Nefret got slowly to her feet. “Geoffrey, you know I will stand by you if you don’t hurt anyone else. For better or worse, do you remember? Give Aunt Amelia … No, give Ramses the gun.”

His face softened and his eyes turned to her.

Emerson had been waiting for just such a moment. With a shout of “Down, Peabody!” he leaped forward.

Not until later did I fully appreciate the heroic courage of that gesture. It was a deliberate, calculated attempt to draw Geoffrey’s fire away from me and from his son. Emerson knew that Ramses would have risked an attack rather than see me shot down in cold blood, and at that range Geoffrey could not have missed him.

We all reacted precisely as my valiant spouse had known we would. The bullet whistled over me as I dropped to hands and knees. I heard a grunt from Emerson, and a scream from Nefret; I saw Ramses leap forward, striking the weapon from Geoffrey’s hand and simultaneously hitting him very hard on the chin.

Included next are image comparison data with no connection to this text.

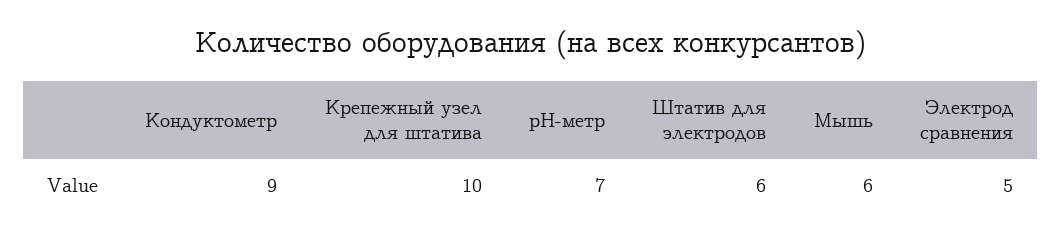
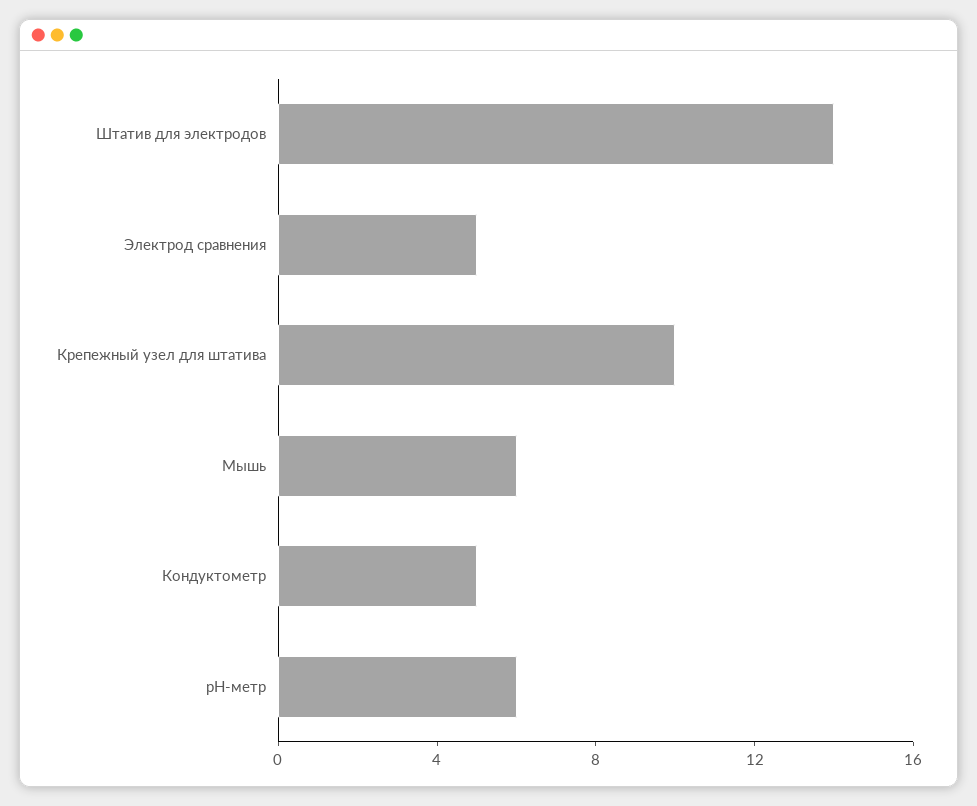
  {
-   "Кондуктометр": 9,
+   "Кондуктометр": 5,
    "Крепежный узел для штатива": 10,
-   "рН-метр": 7,
+   "рН-метр": 6,
-   "Штатив для электродов": 6,
+   "Штатив для электродов": 14,
    "Мышь": 6,
    "Электрод сравнения": 5
  }

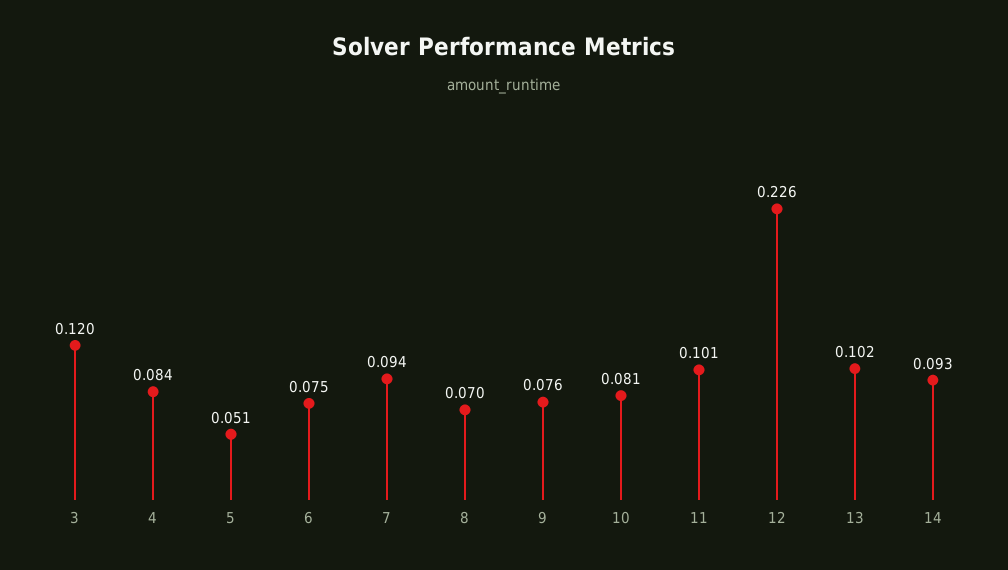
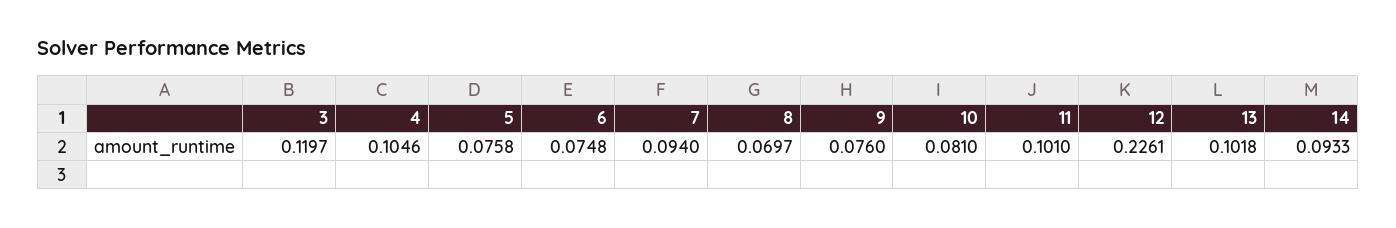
  {
    "3": 0.1197,
-   "4": 0.084,
+   "4": 0.1046,
-   "5": 0.051,
+   "5": 0.0758,
    "6": 0.0748,
    "7": 0.094,
    "8": 0.0697,
    "9": 0.076,
    "10": 0.081,
    "11": 0.101,
    "12": 0.2261,
    "13": 0.1018,
    "14": 0.0933
  }

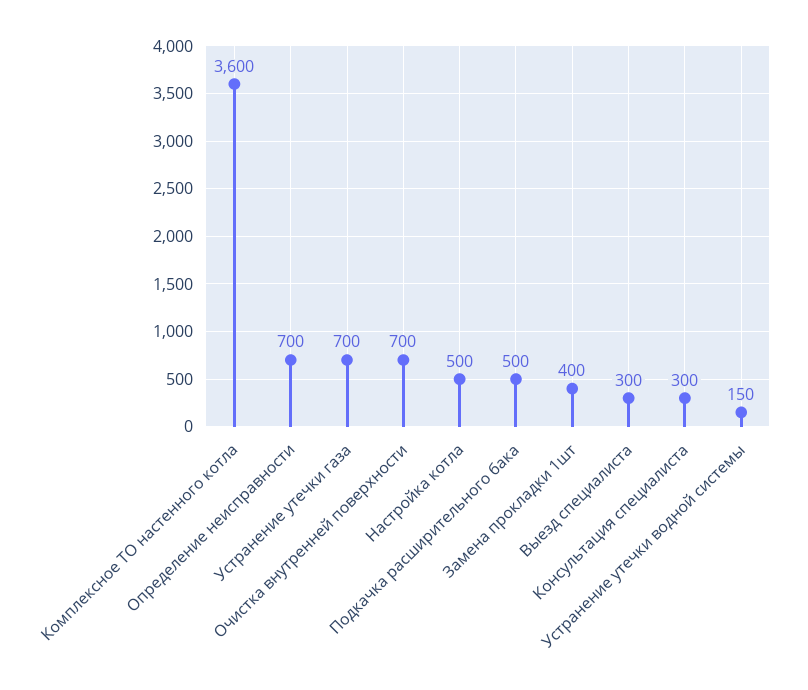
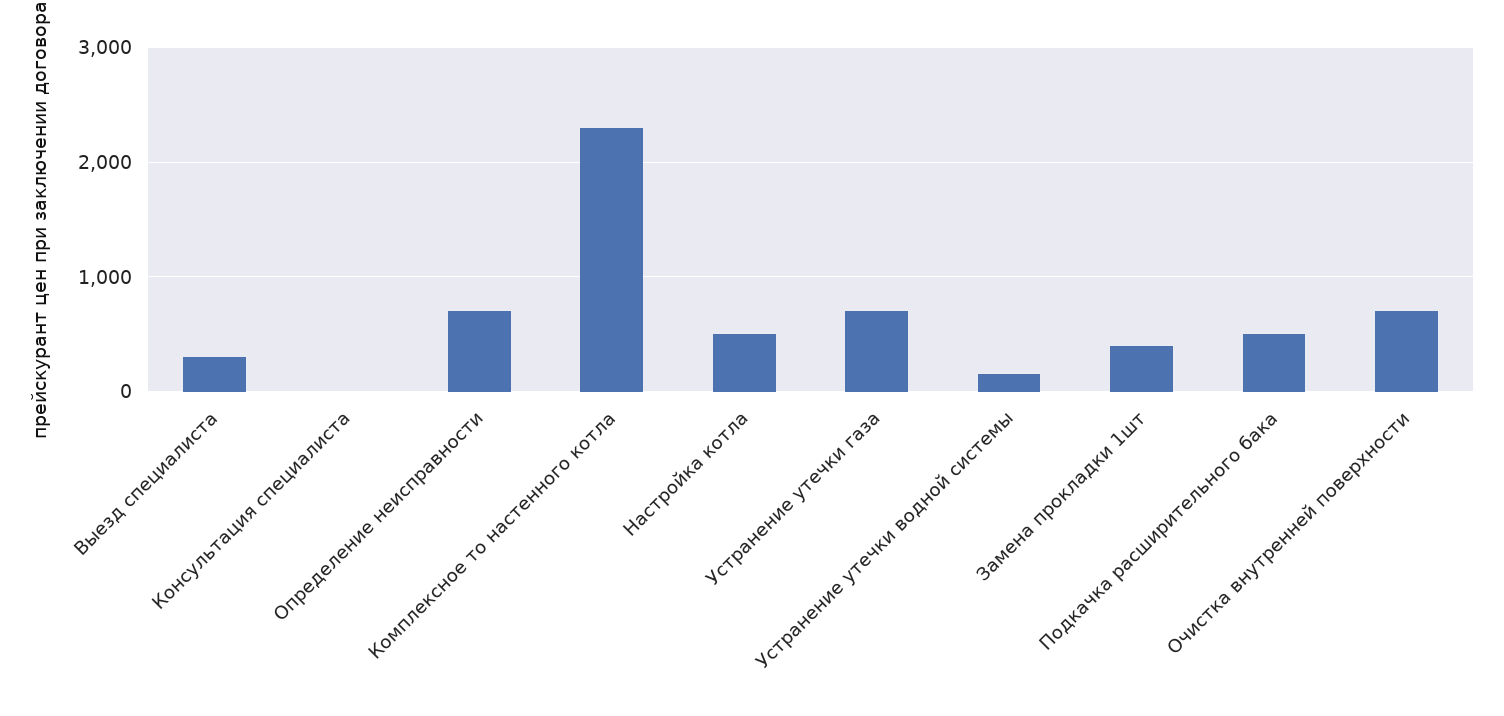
  {
-   "Комплексное ТО настенного котла": 3600,
+   "Комплексное ТО настенного котла": 2300,
    "Определение неисправности": 700,
    "Устранение утечки газа": 700,
    "Очистка внутренней поверхности": 700,
    "Настройка котла": 500,
    "Подкачка расширительного бака": 500,
    "Замена прокладки 1шт": 400,
    "Выезд специалиста": 300,
-   "Консультация специалиста": 300,
+   "Консультация специалиста": 0,
    "Устранение утечки водной системы": 150
  }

Geoffrey reeled back. He had been dangerously close to the edge of the shaft; the last step took him over. I had a flashing glimpse of a face, openmouthed in a silent scream of terror, and a pair of flailing arms. At the same instant Ramses flung himself flat onto the ground and reached out.

Time seemed to stop. As the cloud of dusty sand settled over Ramses’s black head and sweat-soaked shirt, I saw that his arms and half his body, almost to the waist, were over the edge. His hands grasped Geoffrey’s right wrist. That grip was the only thing between the miserable creature and a hideous death; the side of the shaft was too smooth to permit him to find a foothold. He appeared to have fainted; his entire dead weight hung limp and his head was bowed.

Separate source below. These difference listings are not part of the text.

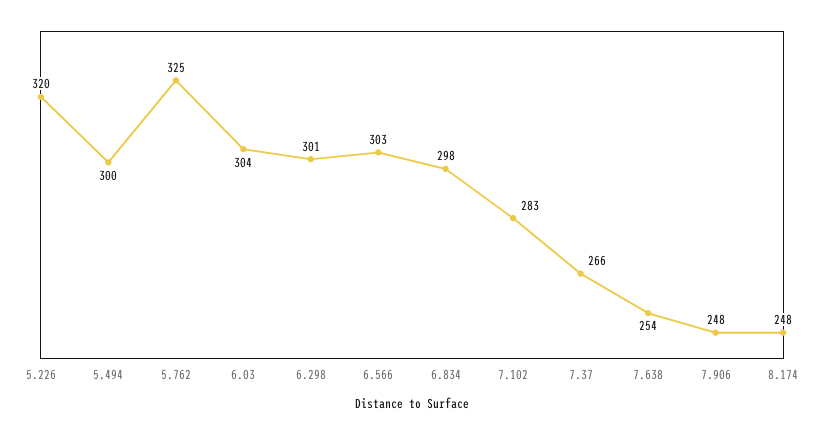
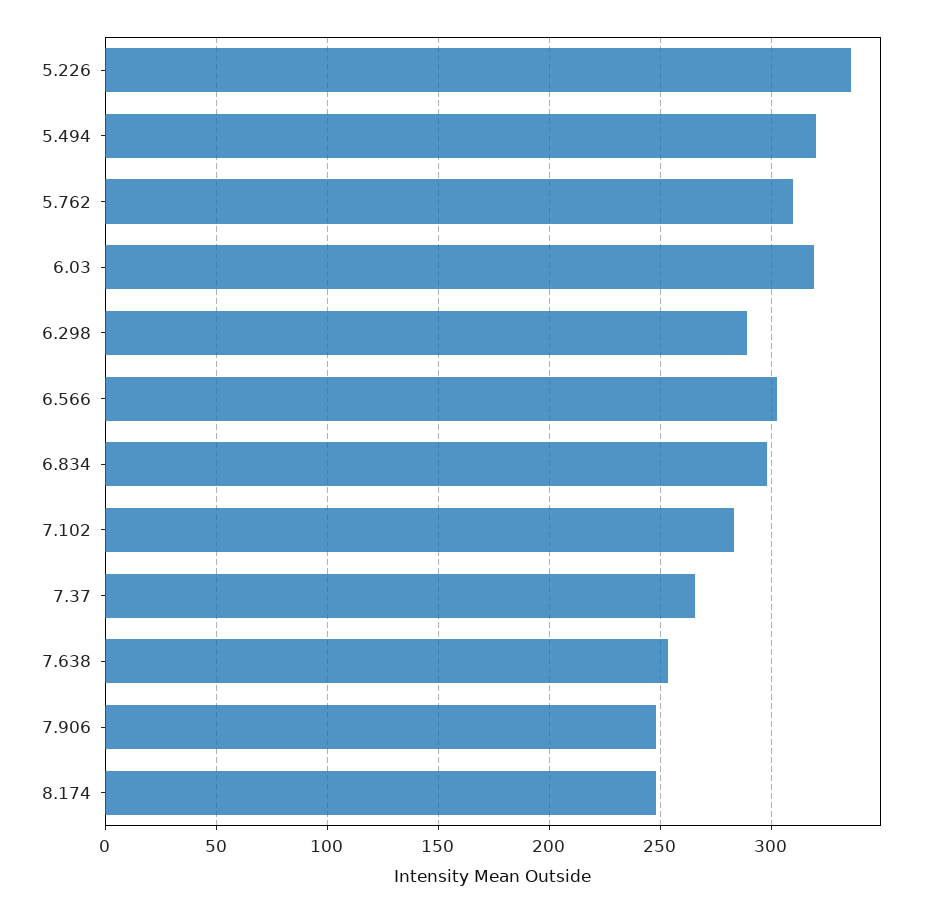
  {
-   "5.226": 320,
+   "5.226": 335,
-   "5.494": 300,
+   "5.494": 320,
-   "5.762": 325,
+   "5.762": 310,
-   "6.03": 304,
+   "6.03": 320,
-   "6.298": 301,
+   "6.298": 290,
    "6.566": 303,
    "6.834": 298,
    "7.102": 283,
    "7.37": 266,
    "7.638": 254,
    "7.906": 248,
    "8.174": 248
  }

I could hear Emerson swearing, which relieved my worst fear. Another was almost as acute, for it seemed to me that Ramses was too far off balance to pull himself back, much less himself and Geoffrey. I took hold of his belt and shouted for help.

It was there. Half-blinded by sand and in a considerable state of agitation, I had not seen David and Selim running toward me. With a cry of alarm, our young reis grasped Ramses round the legs and tried to pull him back. David lay flat and reached down. “Geoffrey! Give me your other hand,” he called.

Geoffrey raised his head. He had not fainted; he was conscious and aware. Safety lay within his grasp. The man he had tried to murder held him fast, and the hand of the man he had traduced was held out to aid him.